→ WHAT YOU SHOULD DO
Pull every line with the word "CenterAndExpand" out of the entries below.

→ SOURCE MATERIAL
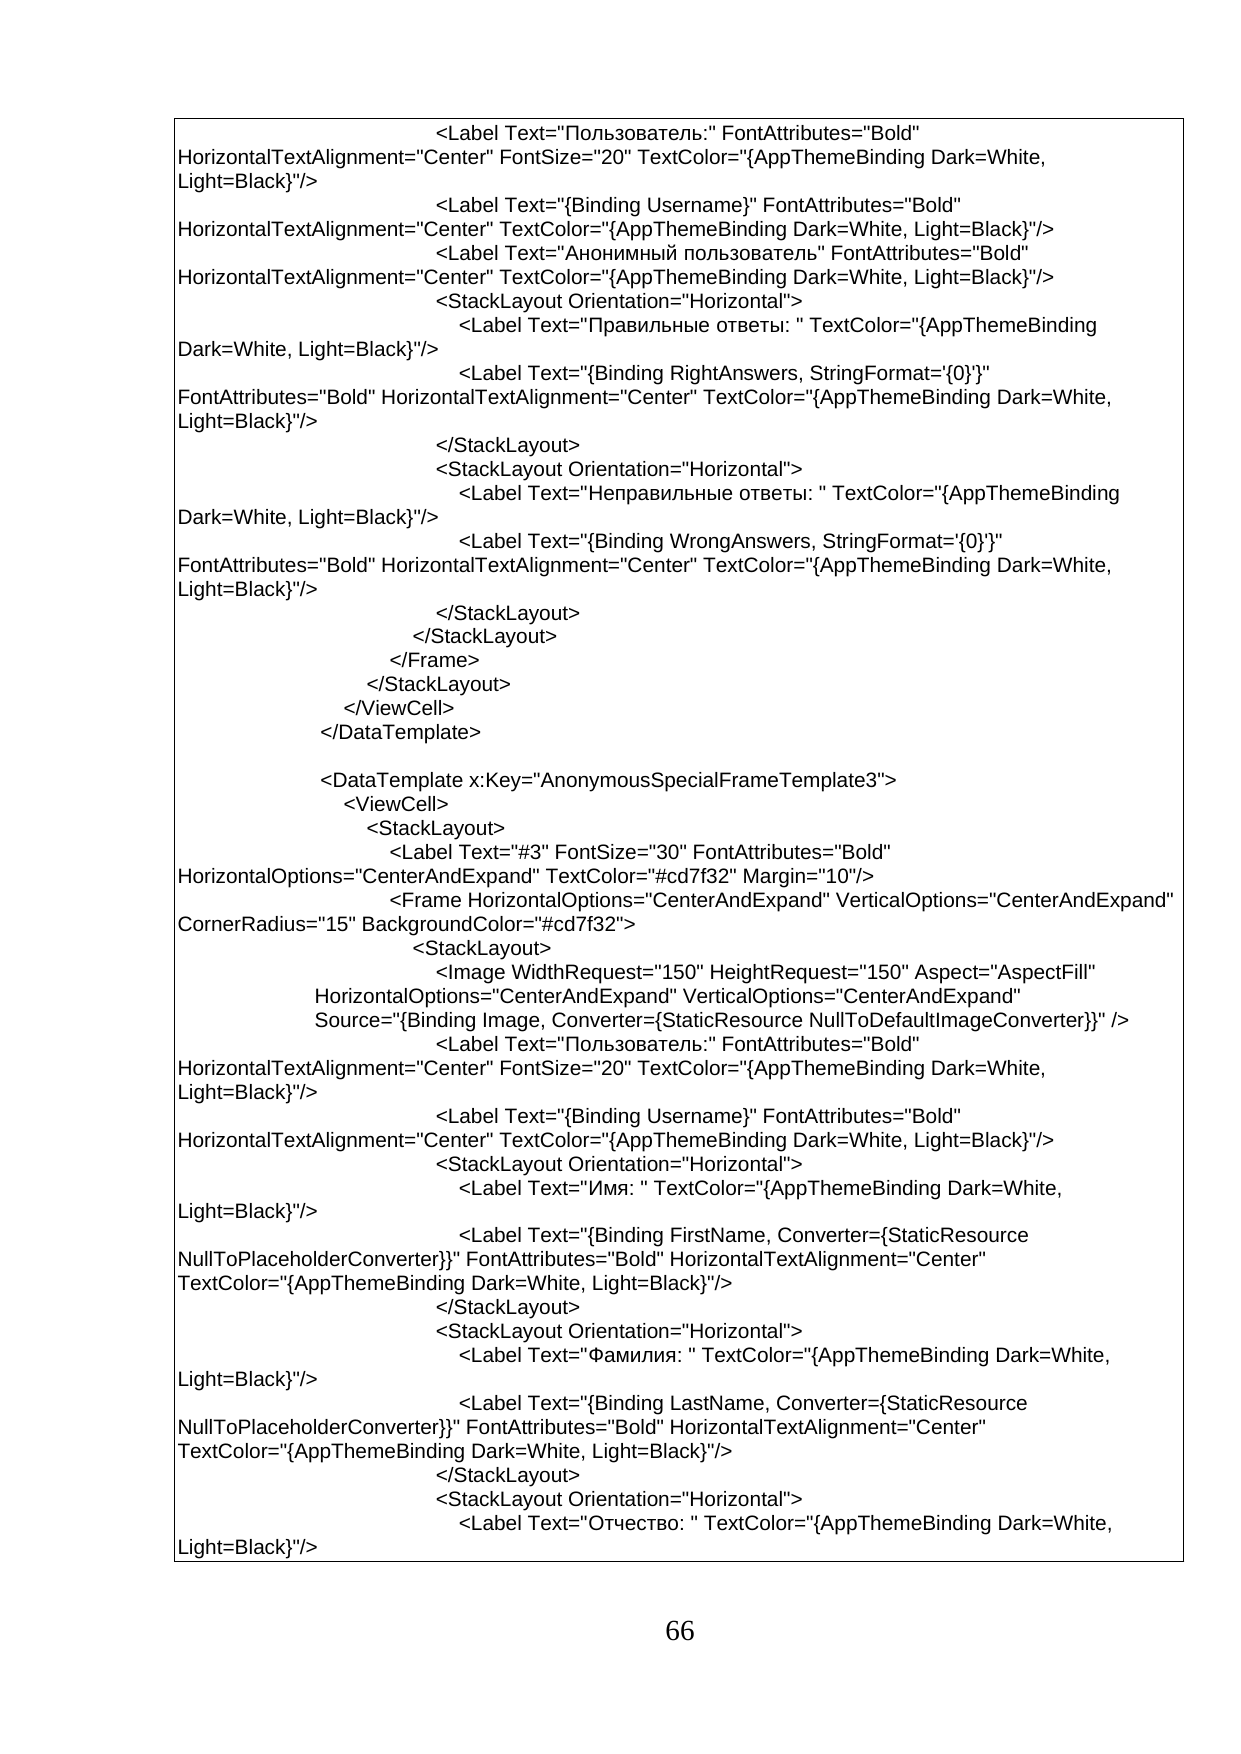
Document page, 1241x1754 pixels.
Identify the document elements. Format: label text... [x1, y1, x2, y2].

text <Label Text="{Binding FirstName, Converter={StaticResource NullToPlaceholderConverter}}" FontAttributes="Bold" HorizontalTextAlignment="Center" TextColor="{AppThemeBinding Dark=White, Light=Black}"/> [177, 1223, 1181, 1295]
text </StackLayout> [177, 600, 1181, 624]
text </StackLayout> [177, 1463, 1181, 1487]
text <Label Text="#3" FontSize="30" FontAttributes="Bold" HorizontalOptions="CenterAndExpand" TextColor="#cd7f32" Margin="10"/> [177, 840, 1181, 888]
text <Label Text="Имя: " TextColor="{AppThemeBinding Dark=White, Light=Black}"/> [177, 1175, 1181, 1223]
text <Label Text="Неправильные ответы: " TextColor="{AppThemeBinding Dark=White, Light=Black}"/> [177, 481, 1181, 528]
text </StackLayout> [177, 433, 1181, 457]
text HorizontalOptions="CenterAndExpand" VerticalOptions="CenterAndExpand" [177, 984, 1181, 1008]
text </Frame> [177, 648, 1181, 672]
text <Label Text="{Binding RightAnswers, StringFormat='{0}'}" FontAttributes="Bold" HorizontalTextAlignment="Center" TextColor="{AppThemeBinding Dark=White, Light=Black}"/> [177, 361, 1181, 433]
text Source="{Binding Image, Converter={StaticResource NullToDefaultImageConverter}}" /> [177, 1008, 1181, 1032]
text </StackLayout> [177, 672, 1181, 696]
text <DataTemplate x:Key="AnonymousSpecialFrameTemplate3"> [177, 768, 1181, 792]
text <Label Text="Фамилия: " TextColor="{AppThemeBinding Dark=White, Light=Black}"/> [177, 1343, 1181, 1391]
text <StackLayout> [177, 816, 1181, 840]
text </DataTemplate> [177, 720, 1181, 744]
text </ViewCell> [177, 696, 1181, 720]
text <StackLayout Orientation="Horizontal"> [177, 457, 1181, 481]
text <Label Text="{Binding LastName, Converter={StaticResource NullToPlaceholderConverter}}" FontAttributes="Bold" HorizontalTextAlignment="Center" TextColor="{AppThemeBinding Dark=White, Light=Black}"/> [177, 1391, 1181, 1463]
text <Label Text="Анонимный пользователь" FontAttributes="Bold" HorizontalTextAlignment="Center" TextColor="{AppThemeBinding Dark=White, Light=Black}"/> [177, 241, 1181, 289]
text <Label Text="Отчество: " TextColor="{AppThemeBinding Dark=White, Light=Black}"/> [175, 1508, 1183, 1561]
text <StackLayout Orientation="Horizontal"> [177, 1487, 1181, 1508]
text <Label Text="Пользователь:" FontAttributes="Bold" HorizontalTextAlignment="Center" FontSize="20" TextColor="{AppThemeBinding Dark=White, Light=Black}"/> [177, 1032, 1181, 1103]
text <Frame HorizontalOptions="CenterAndExpand" VerticalOptions="CenterAndExpand" CornerRadius="15" BackgroundColor="#cd7f32"> [177, 888, 1181, 936]
text <Image WidthRequest="150" HeightRequest="150" Aspect="AspectFill" [177, 960, 1181, 984]
text <StackLayout Orientation="Horizontal"> [177, 289, 1181, 313]
text </StackLayout> [177, 624, 1181, 648]
text <Label Text="{Binding Username}" FontAttributes="Bold" HorizontalTextAlignment="Center" TextColor="{AppThemeBinding Dark=White, Light=Black}"/> [177, 1103, 1181, 1151]
text <Label Text="Пользователь:" FontAttributes="Bold" HorizontalTextAlignment="Center" FontSize="20" TextColor="{AppThemeBinding Dark=White, Light=Black}"/> [175, 119, 1183, 193]
text <StackLayout> [177, 936, 1181, 960]
text </StackLayout> [177, 1295, 1181, 1319]
text <StackLayout Orientation="Horizontal"> [177, 1319, 1181, 1343]
text <Label Text="Правильные ответы: " TextColor="{AppThemeBinding Dark=White, Light=Black}"/> [177, 313, 1181, 361]
text <Label Text="{Binding Username}" FontAttributes="Bold" HorizontalTextAlignment="Center" TextColor="{AppThemeBinding Dark=White, Light=Black}"/> [177, 193, 1181, 241]
text <Label Text="{Binding WrongAnswers, StringFormat='{0}'}" FontAttributes="Bold" HorizontalTextAlignment="Center" TextColor="{AppThemeBinding Dark=White, Light=Black}"/> [177, 528, 1181, 600]
text <ViewCell> [177, 792, 1181, 816]
text <StackLayout Orientation="Horizontal"> [177, 1151, 1181, 1175]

→ RESULT FOR THIS TASK
text <Label Text="#3" FontSize="30" FontAttributes="Bold" HorizontalOptions="CenterAndExpand" TextColor="#cd7f32" Margin="10"/> [177, 840, 1181, 888]
text HorizontalOptions="CenterAndExpand" VerticalOptions="CenterAndExpand" [177, 984, 1181, 1008]
text <Frame HorizontalOptions="CenterAndExpand" VerticalOptions="CenterAndExpand" CornerRadius="15" BackgroundColor="#cd7f32"> [177, 888, 1181, 936]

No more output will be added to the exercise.